Friday, August 25, 2023

Train Chat Bot With an Ebook in 5 mins

I see a lot of job openings about training a chatbot with the company's data so that it will be able to answer the questions of the company's employees, customers, or clients. I thought at first that training a chatbot would require a lot of computing power and a substantial amount of data. Then, I came across the Chainlet, Langchainin, and OpenAI libraries for Python purely by accident. A video appeared on my YouTube watch list, and I accidentally clicked on it. I was surprised to discover that such libraries exist. I've already forgotten the title of that video because upon learning about the capabilities of Chainlet, I immediately searched YouTube for tutorials, and yes, there are tons of them. I also browsed the Chainlet website. While the information there is very basic, one particular example caught my attention: Document QA. You can check it out here. All I did was copy the code, insert my OpenAI API, and run it. I obtained the ebook in TXT format from https://www.gutenberg.org.

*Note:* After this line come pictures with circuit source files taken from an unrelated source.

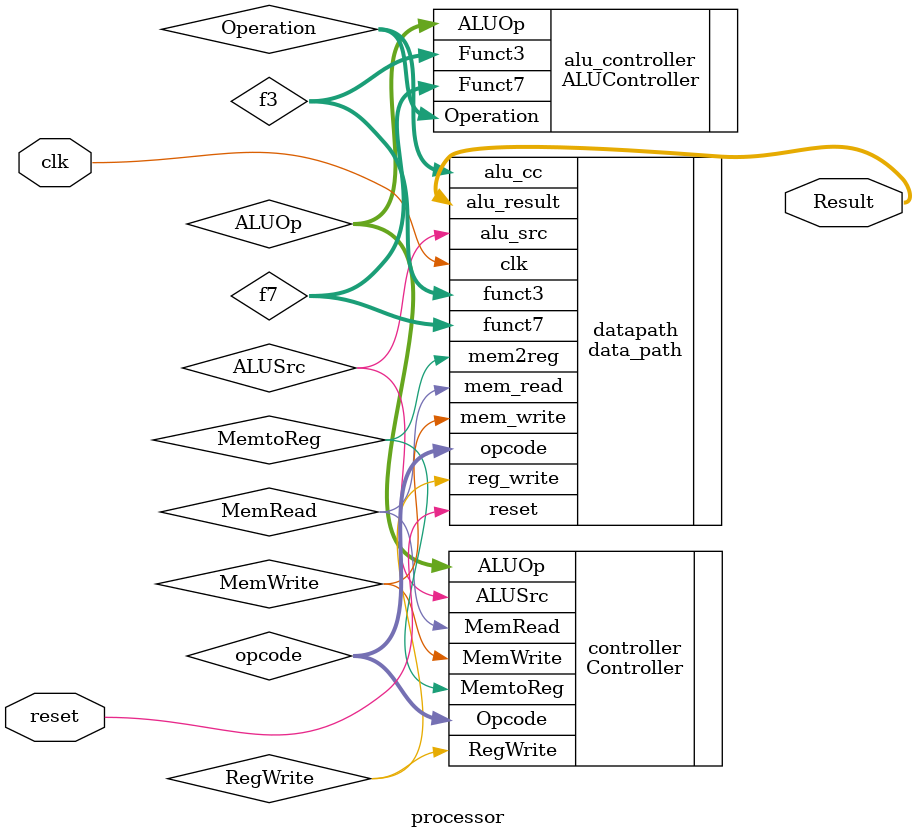
<source format=v>
`timescale 1ns / 1ps


module processor(
    input clk, reset,
    
    output [31:0] Result
    );
    
    wire [2:0] f3;
    wire [6:0] f7;
    wire [6:0] opcode;
    wire MemtoReg;
    wire MemWrite;
    wire MemRead;
    wire ALUSrc;
    wire RegWrite;
    wire [1:0] ALUOp;
    wire [3:0] Operation;
    
    Controller controller(
        .Opcode(opcode),
        .ALUSrc(ALUSrc),
        .MemtoReg(MemtoReg),
        .RegWrite(RegWrite),
        .MemRead(MemRead),
        .MemWrite(MemWrite),
        .ALUOp(ALUOp)
    );
    
    ALUController alu_controller(
        .ALUOp(ALUOp),
        .Funct7(f7),
        .Funct3(f3),
        .Operation(Operation)
    );
    
    data_path datapath(
        .clk(clk),
        .reset(reset),
        .reg_write(RegWrite),
        .mem2reg(MemtoReg),
        .alu_src(ALUSrc),
        .mem_write(MemWrite),
        .mem_read(MemRead),
        .alu_cc(Operation),
        .opcode(opcode),
        .funct7(f7),
        .funct3(f3),
        .alu_result(Result)
    );
    
    
endmodule

</source>
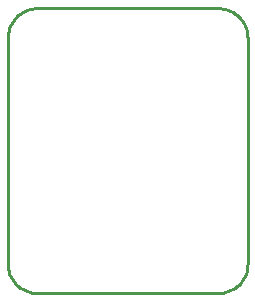
<source format=gbr>
G04 EAGLE Gerber RS-274X export*
G75*
%MOMM*%
%FSLAX34Y34*%
%LPD*%
%IN*%
%IPPOS*%
%AMOC8*
5,1,8,0,0,1.08239X$1,22.5*%
G01*
%ADD10C,0.254000*%


D10*
X0Y25400D02*
X97Y23186D01*
X386Y20989D01*
X865Y18826D01*
X1532Y16713D01*
X2380Y14666D01*
X3403Y12700D01*
X4594Y10831D01*
X5942Y9073D01*
X7440Y7440D01*
X9073Y5942D01*
X10831Y4594D01*
X12700Y3403D01*
X14666Y2380D01*
X16713Y1532D01*
X18826Y865D01*
X20989Y386D01*
X23186Y97D01*
X25400Y0D01*
X177800Y0D01*
X180014Y97D01*
X182211Y386D01*
X184374Y865D01*
X186487Y1532D01*
X188535Y2380D01*
X190500Y3403D01*
X192369Y4594D01*
X194127Y5942D01*
X195761Y7440D01*
X197258Y9073D01*
X198606Y10831D01*
X199797Y12700D01*
X200820Y14666D01*
X201668Y16713D01*
X202335Y18826D01*
X202814Y20989D01*
X203103Y23186D01*
X203200Y25400D01*
X203200Y215900D01*
X203103Y218114D01*
X202814Y220311D01*
X202335Y222474D01*
X201668Y224587D01*
X200820Y226635D01*
X199797Y228600D01*
X198606Y230469D01*
X197258Y232227D01*
X195761Y233861D01*
X194127Y235358D01*
X192369Y236706D01*
X190500Y237897D01*
X188535Y238920D01*
X186487Y239768D01*
X184374Y240435D01*
X182211Y240914D01*
X180014Y241203D01*
X177800Y241300D01*
X25400Y241300D01*
X23186Y241203D01*
X20989Y240914D01*
X18826Y240435D01*
X16713Y239768D01*
X14666Y238920D01*
X12700Y237897D01*
X10831Y236706D01*
X9073Y235358D01*
X7440Y233861D01*
X5942Y232227D01*
X4594Y230469D01*
X3403Y228600D01*
X2380Y226635D01*
X1532Y224587D01*
X865Y222474D01*
X386Y220311D01*
X97Y218114D01*
X0Y215900D01*
X0Y25400D01*
M02*

</source>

To be honest, it didn't run immediately. I encountered several errors. One notable error I encountered was the version of SQLite3. I was using Python 3.8, and the built-in SQLite3 version is 3.14, which is not compatible with the version being used by Chainlet. I did some research and found out that SQLite3 is not upgradable on Windows 10. I would have to upgrade to version Python 3.10 because it uses SQLite3 version 3.10. However, I didn't want to upgrade to version 3.10 because my Machine Learning projects are only compatible with 3.8. I had to install 3.10 and run the program in a virtual environment. I used Pipenv, reinstalled all the libraries, and finally, it worked! Take a look at the screenshots below:

Inital Screen:



It answered several of m questions:




I noticed that it failed on one of my questions; it couldn't retrieve the ebook's title, which is weird. However, it was able to answer all the rest of my questions. This is cool. The tutorials and the source code can be found on Chainlet's website. Some of the tutorials on YouTube are already obsolete based on my experience, so I just followed Chainlet's example. However, I still find it a bit too basic; there's a lot to explore, like how to embed it in React, how to change the user name, and how to use user authentication, etc.

I also noticed that it lacks chat memory; perhaps that's another interesting topic to explore. But with all those huge topics to explore, I hope there will be tutorials, documentations and sample code snippets for developers to be able to learn how to use chainlet easily.